When
 it comes to the three-year old civil war in Syria, everyone knows how 
complicated the opposition front is. But in terms of the regime forces, 
there is only one personality that counts:  Assad. So will the fighting 
in Syria end if Assad goes?
 Subconsciously
 simplifying matters that are hard to understand and making 
generalizations is part of human nature. Generalizations may gradually 
become a fog that shrouds the truth. We see a similar example with the 
Syrian forces. The instances we have seen since the start of the search 
for democracy known as the Arab Spring have given many people the 
impression a similar path will be taken in all countries.
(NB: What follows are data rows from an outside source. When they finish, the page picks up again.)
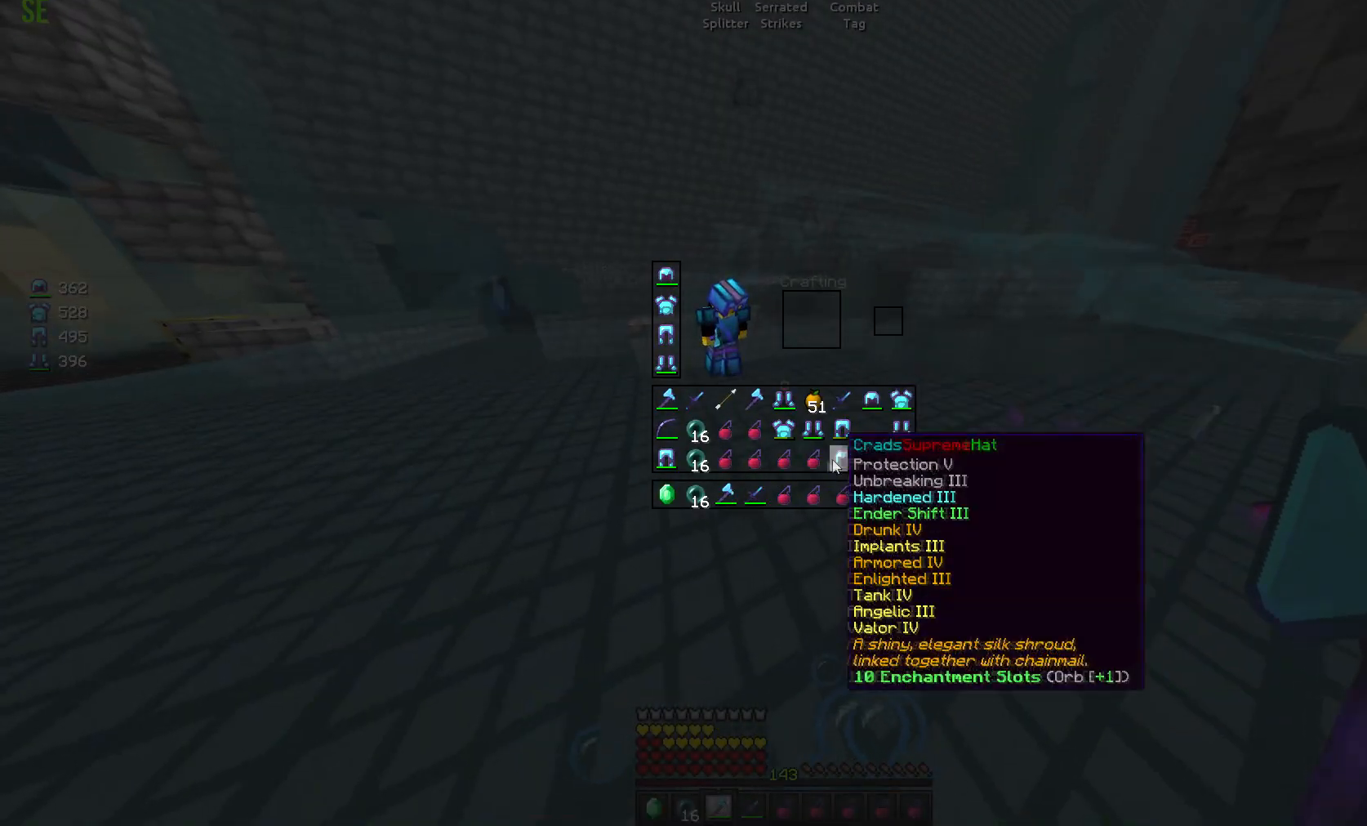
{"keys": [], "mouse": [], "events": []}
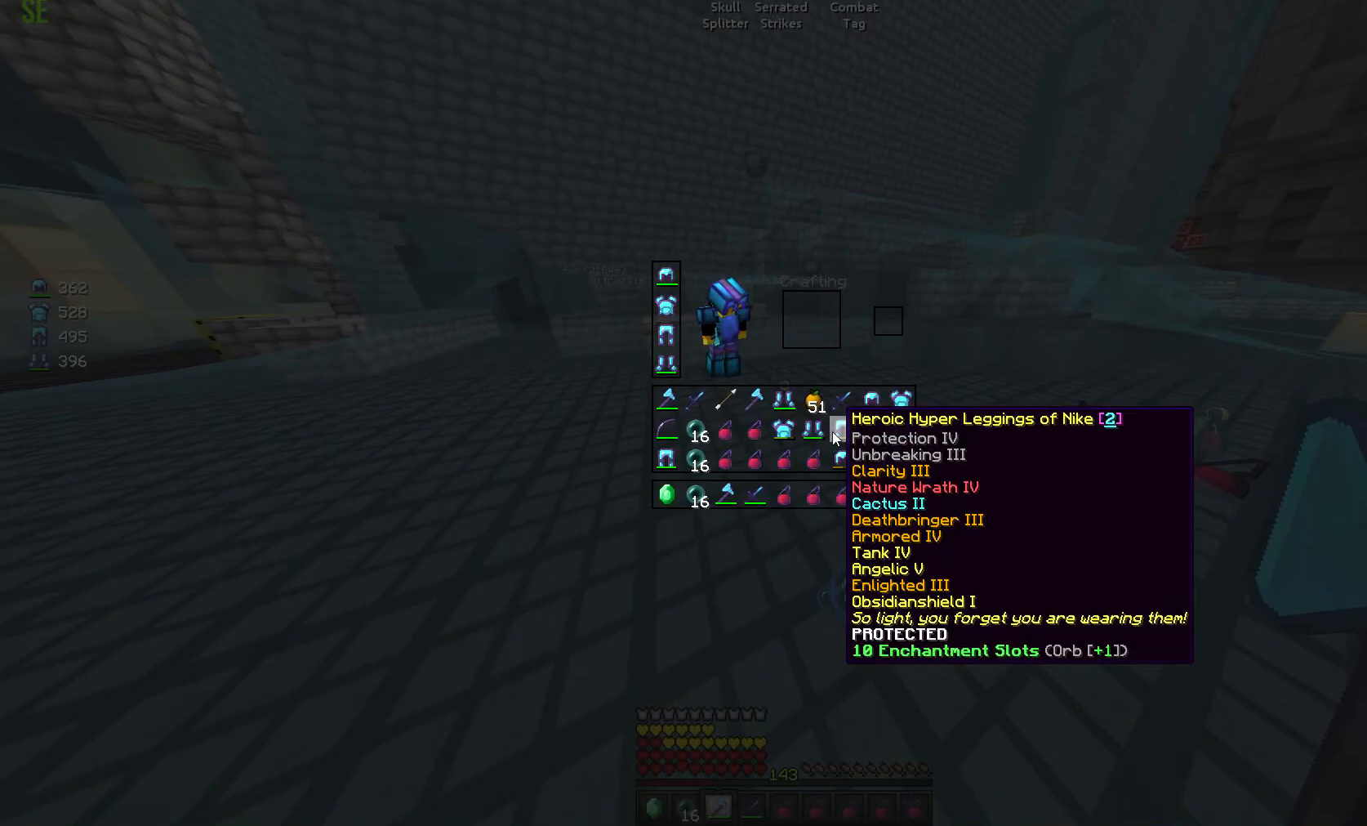
{"keys": [], "mouse": [], "events": []}
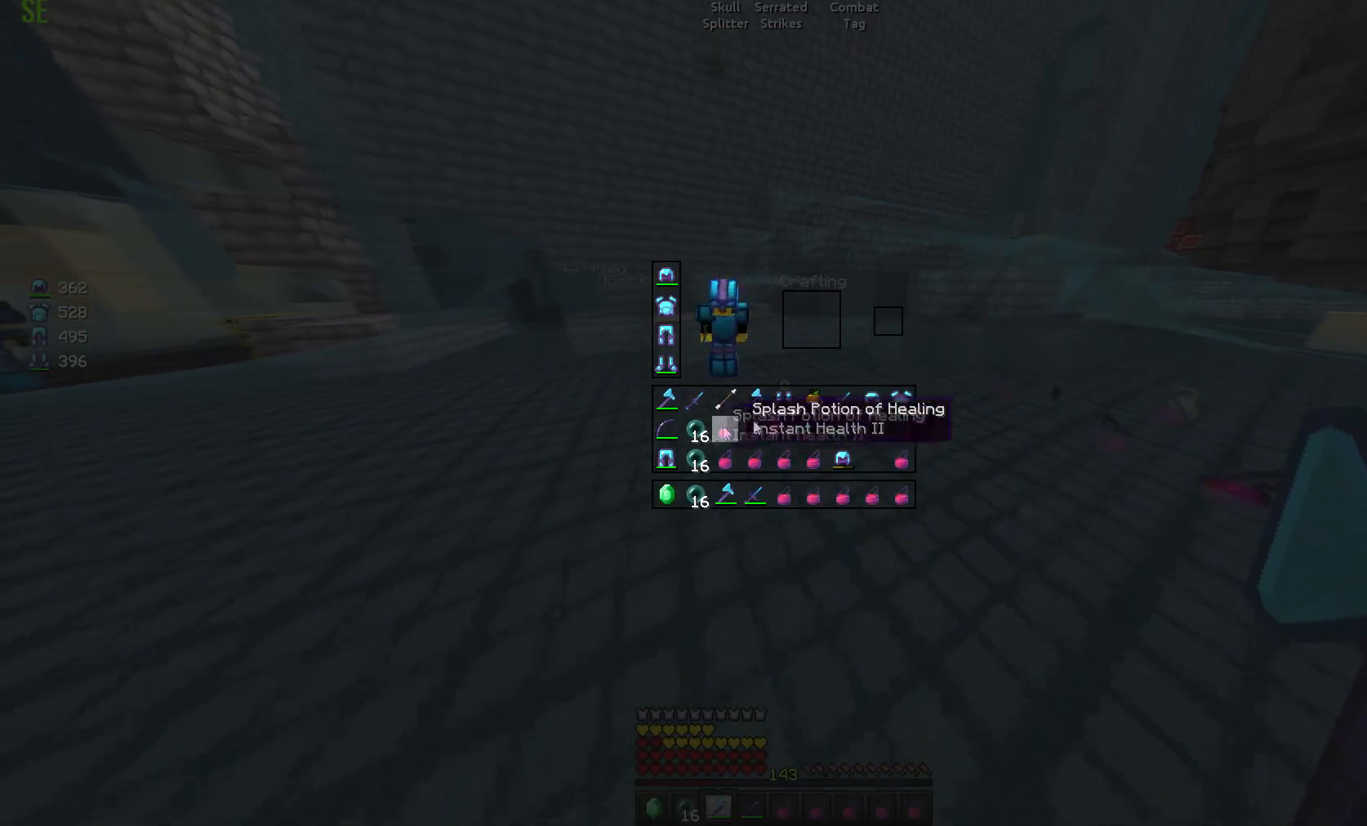
{"keys": [], "mouse": [], "events": []}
However, the 
Bin Ali regime in Tunisia, the Mubarak regime in Egypt, the Salih regime
 in Yemen and the Gaddafi regime in Libya all had one thing in common; 
those regimes were systems in which the state was run by the initiative 
of a single dictator, and change was possible the moment that dictator 
was either overthrown or agreed to step down.
 The
 Syrian regime, however, has for decades had a different nature. The 
Syrian regime is based on the Ba’ath ideology that has a much wider 
influence and there is a substantial constituency among minorities 
resisting the decline  of the Ba’ath ideology both inside and outside 
Syria. Militant leftist guerrilla groups, Ba’ath Party members and 
Middle East representatives of the Shanghai Block constantly provide 
ideological nourishment for that base. The Ba’ath ideology and the power
 of the Ba’ath base far exceed Assad’s own personal power. The Ba’ath 
Party was in charge of Syria for 20 years even before Hafez Assad’s 
30-year reign; Ba’ath networks are more powerful than all the religious 
communities and tribes in Syria. The ideology of the regime has so 
infiltrated ordinary people that it may be easily said to deeply impact 
on everything in the country. As the Shabbiha organization founded by 
Hafez Assad carries out mass murders with its about 10,000 recruits on 
the one hand, its structure also makes it easily deniable by the regime.
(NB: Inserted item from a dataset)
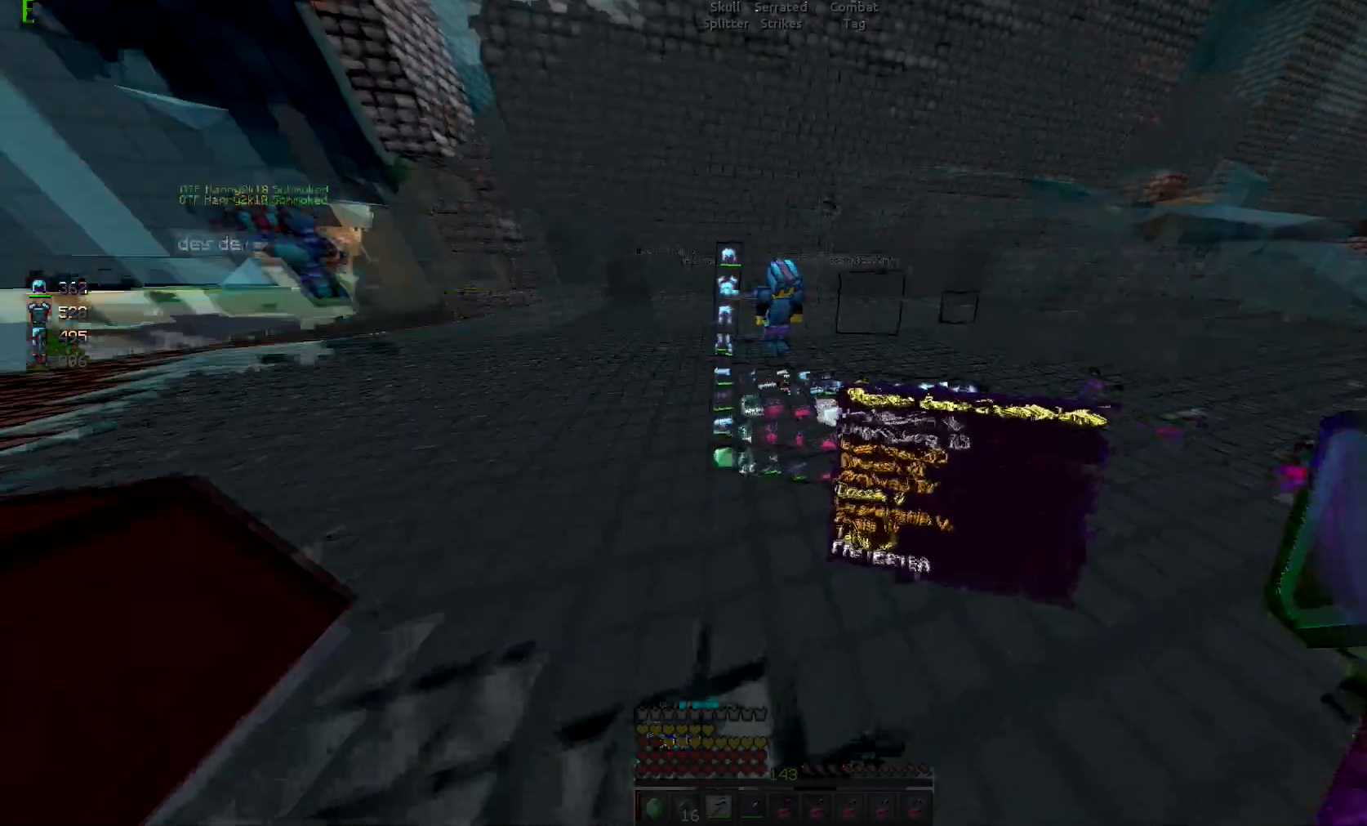
{"keys": ["w"], "mouse": [], "events": [[417, "w", "down"]]}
 The struggle we are witnessing in Syria today is not one of the Syrian 
Ba’ath against the opposition, but one between the opposition and 
Russia, China and Iran, all of whom wish to keep Ba’ath ideology alive 
in a country in which innocent civilians are paying the price. 
 It
 has always been easy for dictatorships run with a single mindset to be 
overthrown in uprisings; we saw an example of this in both Nicaragua and
 El Salvador. Nicaragua, led by Anastasio Somoza, fell to uprisings in 
1979, while the same thing did not happen in neighboring El Salvador, in
 which communist foundations were not so widely spread; the ruling junta
 put up strong resistance to the opposition. More than 70,000 people 
lost their lives in the bloody 12-year civil war. When the fighting 
finally came to an end with a peace agreement signed by the government 
and the opposition in 1992, El Salvador was unrecognizable, in the same 
way that Syria is now. 
 The
 15-year long Lebanese civil war which cost some 200,000 lives is an 
example of failure to come to terms on an ideological basis and fighting
 that grew ever worse for ideological reasons: Indeed, it came to an 
end, not when the different sides came to an agreement, but with the 
American move into Beirut.
 So
 how can the Ba’ath regime that is active in many Middle Eastern Arab 
countries, with its pan-Arab ideology of forging one Arab nation out of 
the many Arab states in the region and spreading socialist ideas, 
change? Ba’athist ideology, which combines Pan-Arabism with communism, 
is based on materialist philosophy, and systematic, powerful, rational 
and faith-based activity is needed to get rid of it. The elimination of 
Ba’ath ideology, which found room to expand in the vacuum that formed in
 the wake of the collapse of the Ottoman Empire and that spread rapidly 
under colonialist regimes, requires peaceful means, not guns and 
rockets. Bashar Assad’s presence at the head of the Syrian state is 
purely symbolic. The events taking place in Syria are nothing more than 
the commands of the Syrian Ba’ath secret state being obeyed. Assad is 
arguably – and ironically - a prisoner of the Ba’ath communist secret 
state and therefore Assad simply throwing in the towel and stepping down
 will not solve the problem.
 The
 failure to attach importance to the solution that can bring about this 
definitive result is nothing short of breathtaking; it seems everyone 
involved refuses to listen to the clearest and most definitive solution 
to the turmoil that arises when looked at rationally and honestly. The 
idea of anti-communist education is one that has been put before them 
already formed, a path to a solution that is both valuable and highly 
important. It is the summit of intellectual dishonesty not to use such a
 path to a solution, to stand in the face of such a powerful idea and 
then to give the impression of seeking a solution through weak and 
failed tactics and political maneuverings.